Before-and-after change records
════════════════

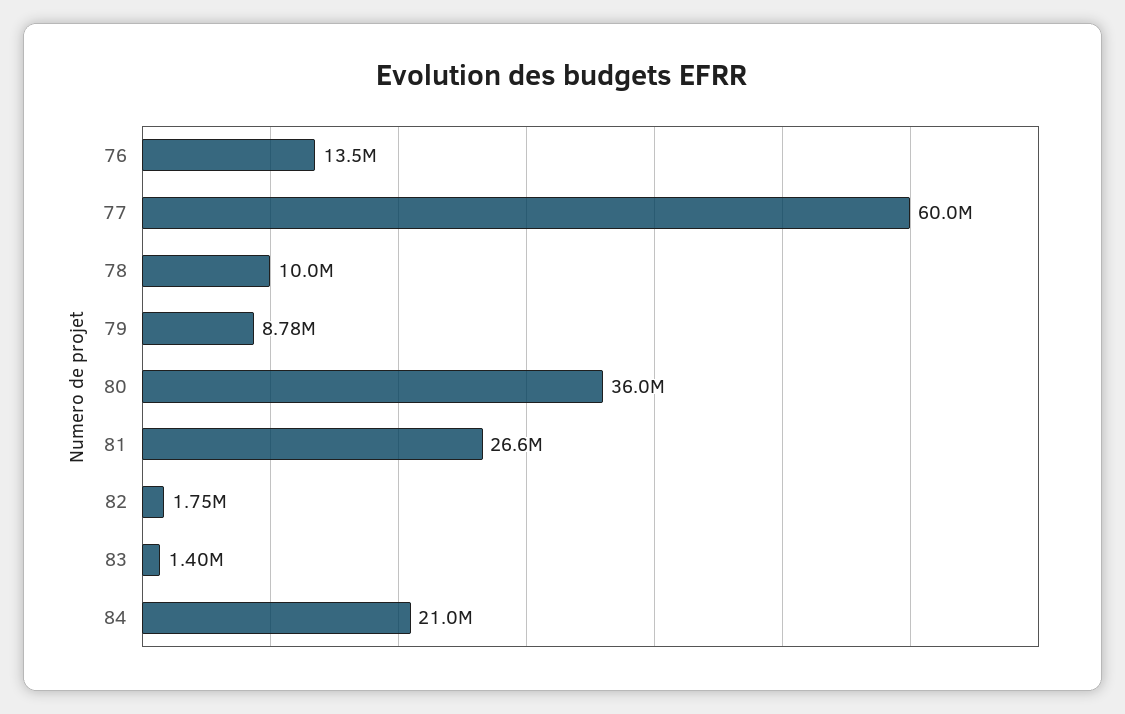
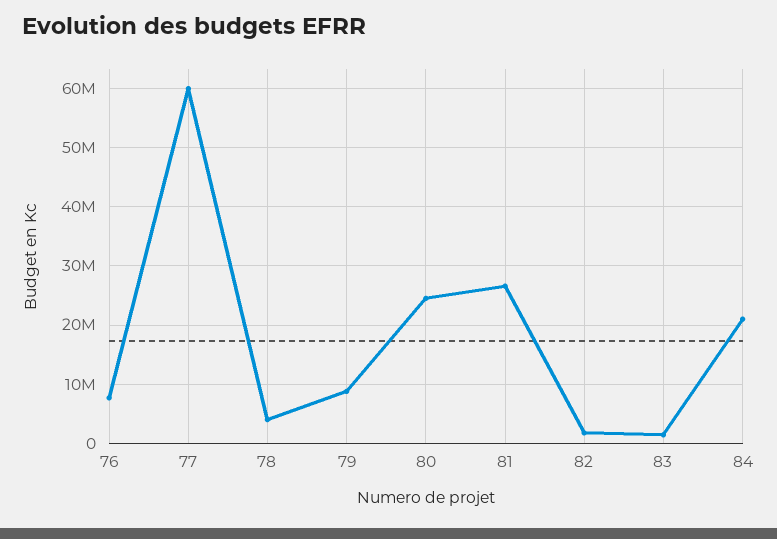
  {
-   "76": 13500000,
+   "76": 8000000,
    "77": 60000000,
-   "78": 10000000,
+   "78": 4000000,
    "79": 8780000,
-   "80": 36000000,
+   "80": 24000000,
    "81": 26600000,
    "82": 1750000,
    "83": 1400000,
    "84": 21000000
  }

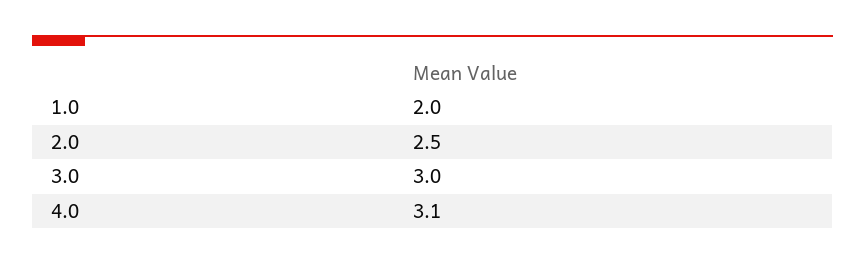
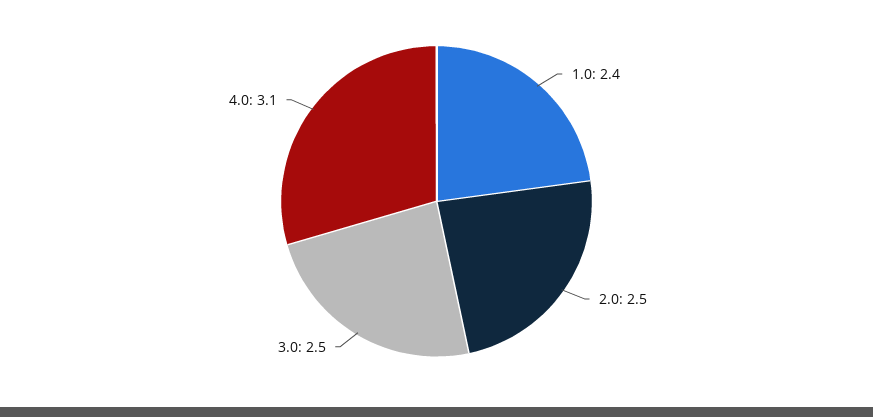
  {
-   "1.0": 2,
+   "1.0": 2.4,
    "2.0": 2.5,
-   "3.0": 3,
+   "3.0": 2.5,
    "4.0": 3.1
  }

════════════════

Repeat the data above in full and exactly. Omit every image.

  {
-   "76": 13500000,
+   "76": 8000000,
    "77": 60000000,
-   "78": 10000000,
+   "78": 4000000,
    "79": 8780000,
-   "80": 36000000,
+   "80": 24000000,
    "81": 26600000,
    "82": 1750000,
    "83": 1400000,
    "84": 21000000
  }

  {
-   "1.0": 2,
+   "1.0": 2.4,
    "2.0": 2.5,
-   "3.0": 3,
+   "3.0": 2.5,
    "4.0": 3.1
  }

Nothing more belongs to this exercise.